Evolution & Biodiversity

Mutations create diversity and meiosis and sexual reproduction mix that diversity, but at the end of the day evolution is the process which selects biodiversity.

Some characteristics can be heritable (e. g. eye color) while others aren‘t (muscles hypertrophy is linked to sport practice). Heritable characteristics are transmitted from the parents to their child via meiosis and sexual reproduction.
Some of those characteristics, which appeared randomly trough mutations, can be an advantage in terms of survival or reproduction for the individuals who have it, and their proportion will thus increase in the population with time. That’s natural selection.
Other characteristics are neutral and their proportion will randomly vary through time, some being erased faster with a smaller population (genetic drift).

Homologous structures support evolution and reveal a common ancestral trait.
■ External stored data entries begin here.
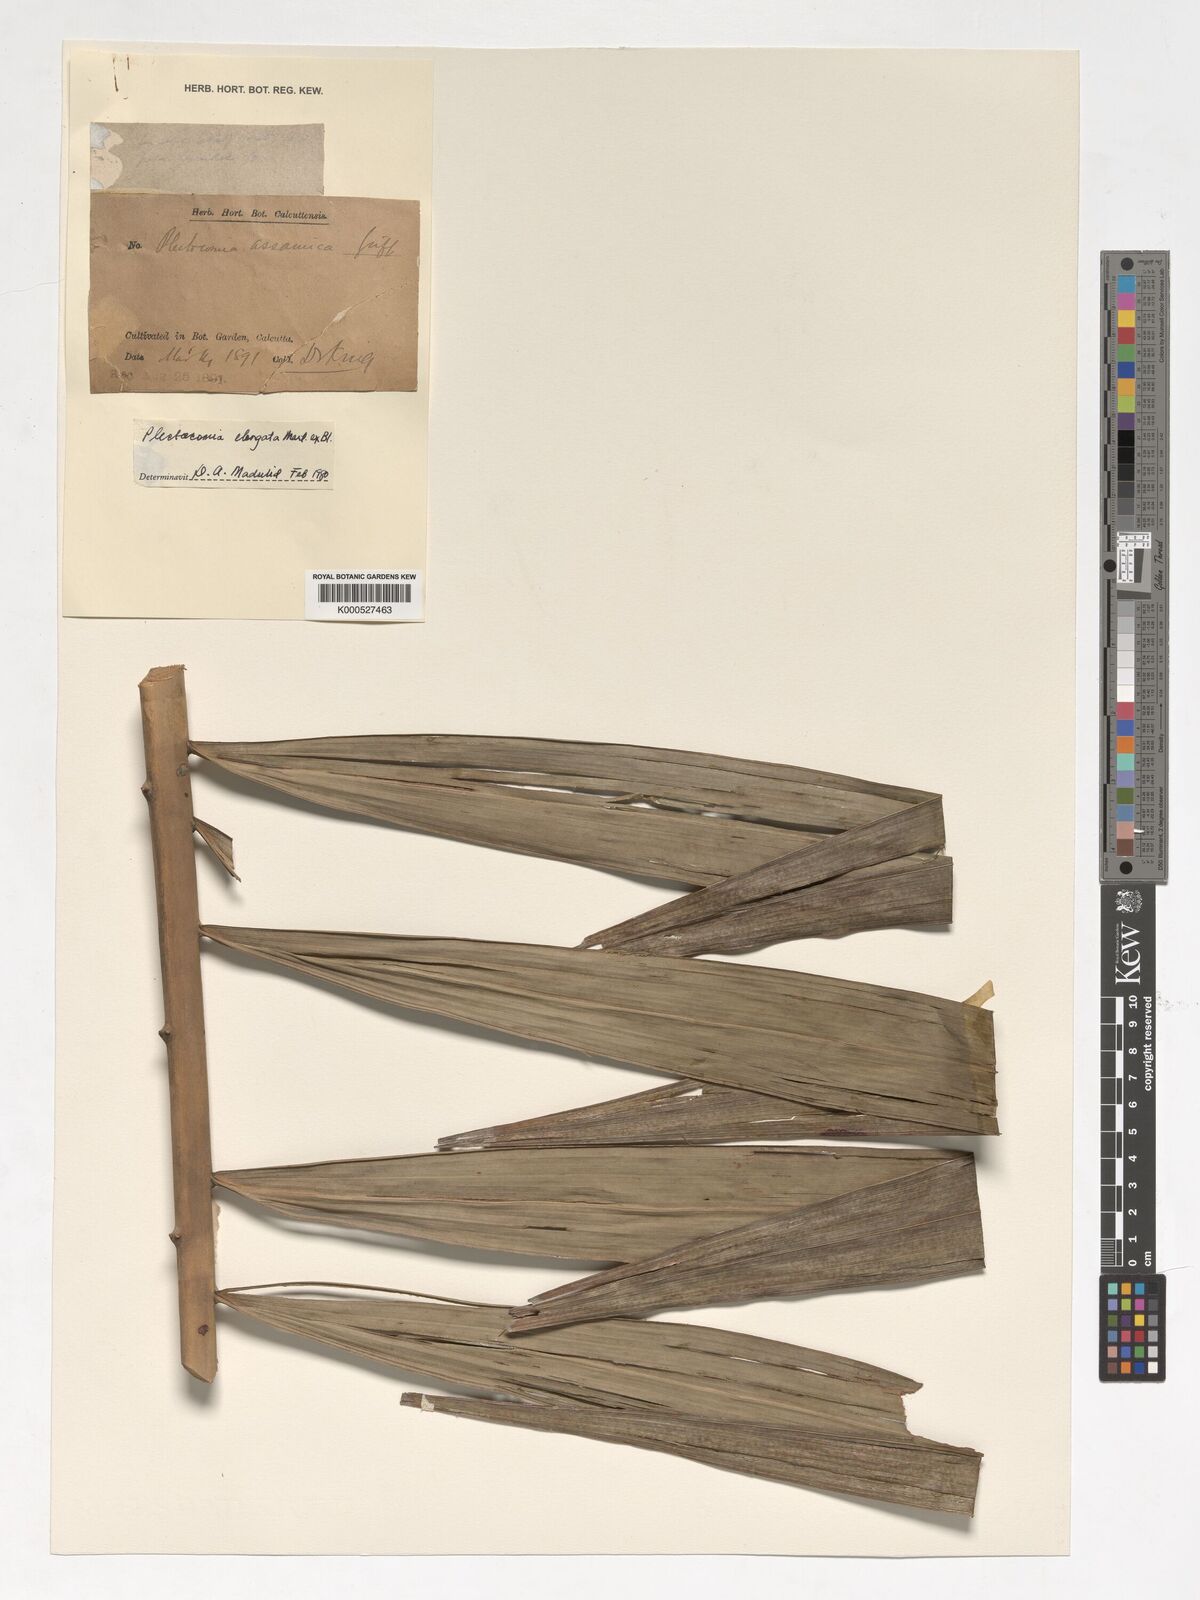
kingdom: Plantae
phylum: Tracheophyta
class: Liliopsida
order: Arecales
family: Arecaceae
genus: Plectocomia
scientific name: Plectocomia elongata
Analogous structures show that evolution can select different solutions to face an environmental contingency.

Homologous structures are structures that can be found in different species that have the same evolutive origin. The easiest hypothesis is that the common ancestor for both species already had this structure and it was then adapted differently through time in both branches leading to difference in shape or possibility. Animals‘ pentadactyl limb is a very good example of a homologous structure that is shared by flyers (e. g. bats), swimmers (dolphins) or walkers (humans).
Analogous structures are structures that come from different evolutive origins, which fulfil the same function. Those structures have appeared more than once in the past in different ancestral species. For example, the wings of a bat (pentadactyl limb) don’t have the same origin as the wings of a butterfly.

Evolution leads to diversification and eventually, speciation.

Evolution selects characteristics in populations. Populations are individuals of the same species living together at the same time and place. But different scenarios can lead to the formation of a new species from that population, for example:

1. Geographic isolation from the rest of the species can lead to divergent evolution ;
2. The appearance of new characteristics in the population can lead to reproductive isolation of a part of this population ;
3. The migration of a part of a population in a new environment can select different characteristics as well.